30 April, 2024

Removing VMFS stale locks

I recently had to try to recover a VMWare cluster, that had experienced a power outage.

When the ESXi hosts came back up, most of the VMs appeared in an Invalid / Unknown state, including the vCenter:

Trying to unregister and reregister the VMs didn't work. Jumping into the SSH console, and using vmfsfilelockinfo, I could see that the VMX and VMDK files were locked by the hypervisor that I was using. There was a stale lock, that wasn't released after the hypervisor rebooted.

The VMs were definately offline, and the obvious things--putting the host into Maintanance Mode, trying to rm the lock files, didn't work.

Reading various VMWare Communities threads and blog posts, I realised I had to:

  1. unmount the datastore
  2. use the VOMA tool to clear the stale locks
  3. remount the datastore
  4. hope the VMs themselves were ok (spoiler alert: many had filesystem errors in the guests as well... but that was a secondary concern)

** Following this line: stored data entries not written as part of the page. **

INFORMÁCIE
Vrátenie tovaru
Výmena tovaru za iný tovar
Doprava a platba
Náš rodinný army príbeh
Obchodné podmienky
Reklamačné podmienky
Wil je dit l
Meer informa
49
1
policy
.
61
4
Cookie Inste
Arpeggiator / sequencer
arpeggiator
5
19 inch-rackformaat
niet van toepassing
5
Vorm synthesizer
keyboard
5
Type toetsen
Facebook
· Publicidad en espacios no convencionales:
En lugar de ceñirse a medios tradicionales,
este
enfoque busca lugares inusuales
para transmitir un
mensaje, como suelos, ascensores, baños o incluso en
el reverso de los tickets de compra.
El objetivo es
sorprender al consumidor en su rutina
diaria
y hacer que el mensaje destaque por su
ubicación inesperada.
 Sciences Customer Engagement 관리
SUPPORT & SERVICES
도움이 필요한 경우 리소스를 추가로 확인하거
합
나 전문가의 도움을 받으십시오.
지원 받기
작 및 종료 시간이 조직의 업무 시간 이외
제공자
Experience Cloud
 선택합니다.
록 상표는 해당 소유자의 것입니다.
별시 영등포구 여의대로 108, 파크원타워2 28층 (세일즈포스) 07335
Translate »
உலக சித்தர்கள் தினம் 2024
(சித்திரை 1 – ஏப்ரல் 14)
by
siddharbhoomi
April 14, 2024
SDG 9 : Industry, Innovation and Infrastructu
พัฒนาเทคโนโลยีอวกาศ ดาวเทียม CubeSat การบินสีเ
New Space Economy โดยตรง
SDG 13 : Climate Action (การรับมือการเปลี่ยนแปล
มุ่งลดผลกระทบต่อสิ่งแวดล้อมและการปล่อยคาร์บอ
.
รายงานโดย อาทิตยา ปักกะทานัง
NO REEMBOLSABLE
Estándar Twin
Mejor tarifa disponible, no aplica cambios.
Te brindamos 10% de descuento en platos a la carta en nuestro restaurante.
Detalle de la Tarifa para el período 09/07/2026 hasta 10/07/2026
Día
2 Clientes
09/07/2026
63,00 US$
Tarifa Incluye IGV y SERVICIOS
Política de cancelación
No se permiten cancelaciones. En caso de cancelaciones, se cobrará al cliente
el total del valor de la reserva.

The first task was straightforward - one by one, I went and unregistered the VMs from the hypervisor.

But, after doing that, something still prevented the datastore from being unmounted, with a super-helpful error that "file system is busy".

Going back to SSH, using lsof I could see that the vdtc process still had a file open in a .locker directory on the datastore.

After trying to figure out what vdtc was, it took me a minute to remember that ESXi uses a scratch location on the datastore to store log and temp files, so that it doesn't quickly wear out SD cards. vdtc is the vSphere Distrubuted Tracing Collector.

I was able to:

  1. Confirm this with vim-cmd hostsvc/advopt/view ScratchConfig.ConfiguredScratchLocation, and make a note of the current location
  2. Set the scratch location to the Bootbank backup partition with vim-cmd hostsvc/advopt/update ScratchConfig.ConfiguredScratchLocation string/vmfs/volumes/BOOTBANK2/.locker-temp
  3. As it didn't look like I could restart the vdtc service directly, reboot the hypervisor.

Note: Do not leave the hypervisor with a scratch on a SD card. Your repaired cluster will break again, and quickly.

Finally, I was able to unmount the datastore!

Running VOMA on the disk, and using -s to write the output to a log file, I was able to see that apart from the stale locks, VOMA didn't report any other issues with the VMFS.

I then ran the same VOMA command again, with -f fix. The log output looked positive, so I then remounted the datastore, re-registered the VMs, and... it worked!

After remounting the datastore, I saw the locks were gone, and was able to re-register the VMs.